Defendant's remaining claims of deficiencies are also without merit. The Lease does not require the written notice to contain any specific words, such as "notice" or "default." In this case, the letter referred to defendant's continuing obligation under ¶ 22 of the Lease to provide the consent, explained that defendant has been delinquent for nearly a year, and established a 30-day time period to cure the defect. This 30-day time period matches the 30-day time period of ¶ 26. Therefore, the trial court correctly concluded that the letter satisfied the notice requirements of the Lease.

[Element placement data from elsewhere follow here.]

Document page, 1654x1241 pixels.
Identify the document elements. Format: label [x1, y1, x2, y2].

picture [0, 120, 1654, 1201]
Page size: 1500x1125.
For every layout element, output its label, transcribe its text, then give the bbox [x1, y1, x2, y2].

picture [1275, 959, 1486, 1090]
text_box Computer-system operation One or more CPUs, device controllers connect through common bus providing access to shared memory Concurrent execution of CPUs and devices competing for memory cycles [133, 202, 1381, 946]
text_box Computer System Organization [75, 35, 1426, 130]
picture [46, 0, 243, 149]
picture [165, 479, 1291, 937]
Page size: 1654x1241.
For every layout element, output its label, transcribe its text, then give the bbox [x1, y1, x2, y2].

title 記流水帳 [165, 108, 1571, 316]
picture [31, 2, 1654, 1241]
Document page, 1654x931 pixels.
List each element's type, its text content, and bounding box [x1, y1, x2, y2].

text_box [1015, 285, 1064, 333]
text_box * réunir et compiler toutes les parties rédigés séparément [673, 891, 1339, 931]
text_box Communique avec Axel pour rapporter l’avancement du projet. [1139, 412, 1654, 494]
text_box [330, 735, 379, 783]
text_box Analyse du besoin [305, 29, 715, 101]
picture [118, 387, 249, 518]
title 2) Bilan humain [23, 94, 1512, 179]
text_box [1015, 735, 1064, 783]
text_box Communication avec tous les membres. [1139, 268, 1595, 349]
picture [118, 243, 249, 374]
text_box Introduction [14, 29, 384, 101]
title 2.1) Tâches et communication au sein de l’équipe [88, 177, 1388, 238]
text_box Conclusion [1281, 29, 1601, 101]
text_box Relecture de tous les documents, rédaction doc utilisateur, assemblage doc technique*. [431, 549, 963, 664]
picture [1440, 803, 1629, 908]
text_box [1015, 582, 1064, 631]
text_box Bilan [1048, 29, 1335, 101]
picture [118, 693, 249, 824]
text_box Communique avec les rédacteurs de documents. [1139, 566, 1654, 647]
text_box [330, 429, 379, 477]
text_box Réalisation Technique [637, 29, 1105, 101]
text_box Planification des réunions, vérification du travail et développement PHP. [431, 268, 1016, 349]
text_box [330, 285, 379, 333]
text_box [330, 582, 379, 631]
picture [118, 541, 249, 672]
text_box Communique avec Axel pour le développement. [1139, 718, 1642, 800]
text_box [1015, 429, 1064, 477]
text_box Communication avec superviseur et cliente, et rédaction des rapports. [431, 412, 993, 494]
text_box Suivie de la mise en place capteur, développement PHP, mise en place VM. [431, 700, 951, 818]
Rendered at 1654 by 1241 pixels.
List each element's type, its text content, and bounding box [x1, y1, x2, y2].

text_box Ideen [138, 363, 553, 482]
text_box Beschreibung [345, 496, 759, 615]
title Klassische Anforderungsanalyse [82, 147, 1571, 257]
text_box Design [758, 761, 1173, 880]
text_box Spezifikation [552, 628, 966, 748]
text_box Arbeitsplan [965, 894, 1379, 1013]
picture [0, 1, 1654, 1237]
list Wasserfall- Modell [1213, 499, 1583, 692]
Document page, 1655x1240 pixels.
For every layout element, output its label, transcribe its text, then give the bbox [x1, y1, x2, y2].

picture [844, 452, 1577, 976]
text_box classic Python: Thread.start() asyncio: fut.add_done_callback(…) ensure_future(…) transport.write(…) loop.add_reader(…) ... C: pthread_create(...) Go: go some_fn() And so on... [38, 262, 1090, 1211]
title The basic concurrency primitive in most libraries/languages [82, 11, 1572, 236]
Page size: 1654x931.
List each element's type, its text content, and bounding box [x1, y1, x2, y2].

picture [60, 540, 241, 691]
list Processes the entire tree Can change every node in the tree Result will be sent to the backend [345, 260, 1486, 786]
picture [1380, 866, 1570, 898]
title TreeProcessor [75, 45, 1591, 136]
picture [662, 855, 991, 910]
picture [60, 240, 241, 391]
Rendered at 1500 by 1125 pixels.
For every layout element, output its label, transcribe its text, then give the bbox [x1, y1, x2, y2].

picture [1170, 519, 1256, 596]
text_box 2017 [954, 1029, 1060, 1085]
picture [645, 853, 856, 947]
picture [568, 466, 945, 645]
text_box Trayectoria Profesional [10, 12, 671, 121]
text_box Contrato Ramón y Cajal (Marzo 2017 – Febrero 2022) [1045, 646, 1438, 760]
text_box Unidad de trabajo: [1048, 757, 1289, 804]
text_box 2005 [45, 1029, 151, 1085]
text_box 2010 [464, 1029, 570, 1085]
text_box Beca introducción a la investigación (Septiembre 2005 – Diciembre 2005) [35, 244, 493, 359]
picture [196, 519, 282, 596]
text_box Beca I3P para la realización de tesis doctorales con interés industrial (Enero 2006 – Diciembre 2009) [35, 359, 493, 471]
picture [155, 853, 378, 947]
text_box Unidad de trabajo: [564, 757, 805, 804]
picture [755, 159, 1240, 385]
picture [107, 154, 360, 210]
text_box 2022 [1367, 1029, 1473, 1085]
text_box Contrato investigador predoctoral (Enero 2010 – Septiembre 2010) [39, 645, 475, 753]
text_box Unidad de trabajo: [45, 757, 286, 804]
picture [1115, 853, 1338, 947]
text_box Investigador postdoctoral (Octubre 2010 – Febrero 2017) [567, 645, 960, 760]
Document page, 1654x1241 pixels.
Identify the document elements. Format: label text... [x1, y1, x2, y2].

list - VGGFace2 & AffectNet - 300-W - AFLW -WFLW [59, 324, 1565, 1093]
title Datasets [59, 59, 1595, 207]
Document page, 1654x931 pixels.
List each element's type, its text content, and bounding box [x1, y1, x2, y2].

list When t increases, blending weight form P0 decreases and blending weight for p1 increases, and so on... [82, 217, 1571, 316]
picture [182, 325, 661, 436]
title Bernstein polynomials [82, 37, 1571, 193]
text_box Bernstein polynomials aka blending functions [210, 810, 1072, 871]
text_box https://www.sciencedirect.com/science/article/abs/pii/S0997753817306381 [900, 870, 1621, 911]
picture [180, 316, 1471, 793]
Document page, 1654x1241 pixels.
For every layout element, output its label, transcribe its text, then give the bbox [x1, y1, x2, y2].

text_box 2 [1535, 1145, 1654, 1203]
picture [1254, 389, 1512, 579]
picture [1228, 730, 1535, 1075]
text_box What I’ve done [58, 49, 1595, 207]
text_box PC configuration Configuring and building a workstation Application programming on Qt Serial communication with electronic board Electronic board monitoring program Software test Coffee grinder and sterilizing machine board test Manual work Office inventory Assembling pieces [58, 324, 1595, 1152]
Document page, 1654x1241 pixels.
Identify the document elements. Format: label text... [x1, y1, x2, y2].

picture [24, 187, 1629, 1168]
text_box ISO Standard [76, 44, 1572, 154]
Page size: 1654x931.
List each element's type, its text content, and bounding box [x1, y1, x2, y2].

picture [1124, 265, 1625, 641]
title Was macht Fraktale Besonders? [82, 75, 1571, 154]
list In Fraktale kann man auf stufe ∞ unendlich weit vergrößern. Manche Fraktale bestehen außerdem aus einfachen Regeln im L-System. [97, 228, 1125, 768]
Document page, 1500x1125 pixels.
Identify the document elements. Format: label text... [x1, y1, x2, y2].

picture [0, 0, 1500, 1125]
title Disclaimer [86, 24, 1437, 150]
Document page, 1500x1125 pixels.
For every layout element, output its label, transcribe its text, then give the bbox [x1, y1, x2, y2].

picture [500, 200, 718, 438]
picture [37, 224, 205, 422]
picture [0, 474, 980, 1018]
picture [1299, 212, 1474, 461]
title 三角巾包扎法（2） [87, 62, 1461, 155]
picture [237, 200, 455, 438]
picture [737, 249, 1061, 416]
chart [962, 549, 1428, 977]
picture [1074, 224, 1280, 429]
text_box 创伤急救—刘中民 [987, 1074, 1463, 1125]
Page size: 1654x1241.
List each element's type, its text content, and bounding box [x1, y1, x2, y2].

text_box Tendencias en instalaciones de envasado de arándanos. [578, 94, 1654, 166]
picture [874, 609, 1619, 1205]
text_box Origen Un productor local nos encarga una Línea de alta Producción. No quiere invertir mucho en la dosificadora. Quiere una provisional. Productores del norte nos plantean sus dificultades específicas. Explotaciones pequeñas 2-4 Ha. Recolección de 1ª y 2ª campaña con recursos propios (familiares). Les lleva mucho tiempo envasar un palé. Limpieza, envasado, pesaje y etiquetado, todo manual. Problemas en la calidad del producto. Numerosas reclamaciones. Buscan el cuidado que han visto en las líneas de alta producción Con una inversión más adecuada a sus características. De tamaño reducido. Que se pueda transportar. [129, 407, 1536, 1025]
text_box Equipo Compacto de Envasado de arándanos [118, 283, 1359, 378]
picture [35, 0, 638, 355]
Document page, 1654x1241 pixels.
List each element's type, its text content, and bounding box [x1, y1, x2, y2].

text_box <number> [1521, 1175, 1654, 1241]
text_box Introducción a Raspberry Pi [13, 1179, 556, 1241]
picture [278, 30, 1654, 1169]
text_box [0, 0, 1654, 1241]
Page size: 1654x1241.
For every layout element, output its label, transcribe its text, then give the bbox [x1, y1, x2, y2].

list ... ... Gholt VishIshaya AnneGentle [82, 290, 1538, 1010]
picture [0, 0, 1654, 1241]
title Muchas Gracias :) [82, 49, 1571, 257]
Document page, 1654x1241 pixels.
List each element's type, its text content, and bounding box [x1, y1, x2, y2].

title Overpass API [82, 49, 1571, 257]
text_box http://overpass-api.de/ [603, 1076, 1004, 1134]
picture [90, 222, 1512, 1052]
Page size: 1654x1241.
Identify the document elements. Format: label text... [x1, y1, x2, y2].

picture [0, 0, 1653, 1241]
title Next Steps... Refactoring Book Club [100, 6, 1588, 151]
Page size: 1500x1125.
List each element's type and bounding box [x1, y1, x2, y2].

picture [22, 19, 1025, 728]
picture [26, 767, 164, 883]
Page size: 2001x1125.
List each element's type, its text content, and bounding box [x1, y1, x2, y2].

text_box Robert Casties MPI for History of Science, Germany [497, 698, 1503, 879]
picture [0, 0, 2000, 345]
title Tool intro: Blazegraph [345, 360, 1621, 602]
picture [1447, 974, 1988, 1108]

Defendant's final issue on cross-appeal relates to whether its invoking of the option to purchase was invalid. As already discussed, we conclude that plaintiff properly terminated the Lease prior to defendant invoking the option, thereby making defendant's attempt to purchase void. Although the trial court concluded that defendant could not invoke the option to purchase for different reasons, we will not reverse a trial court's ruling when it reaches the right result for the wrong reason. Coates v. Bastian Bros., Inc., 276 Mich.App. 498, 508-509, 741 N.W.2d 539 (2007).
In conclusion, the trial court erred when it did not interpret the Lease according to its plain and unambiguous terms. On remand, the trial court is to enter an order granting summary disposition in favor of plaintiff on counts I, II, and V of its complaint.
Affirmed in part, reversed in part, and remanded for further proceedings consistent with this opinion. We do not retain jurisdiction. Plaintiff, the prevailing party, may tax costs pursuant to MCR 7.219.
TALBOT and SERVITTO, JJ., concurred with WILDER, P.J.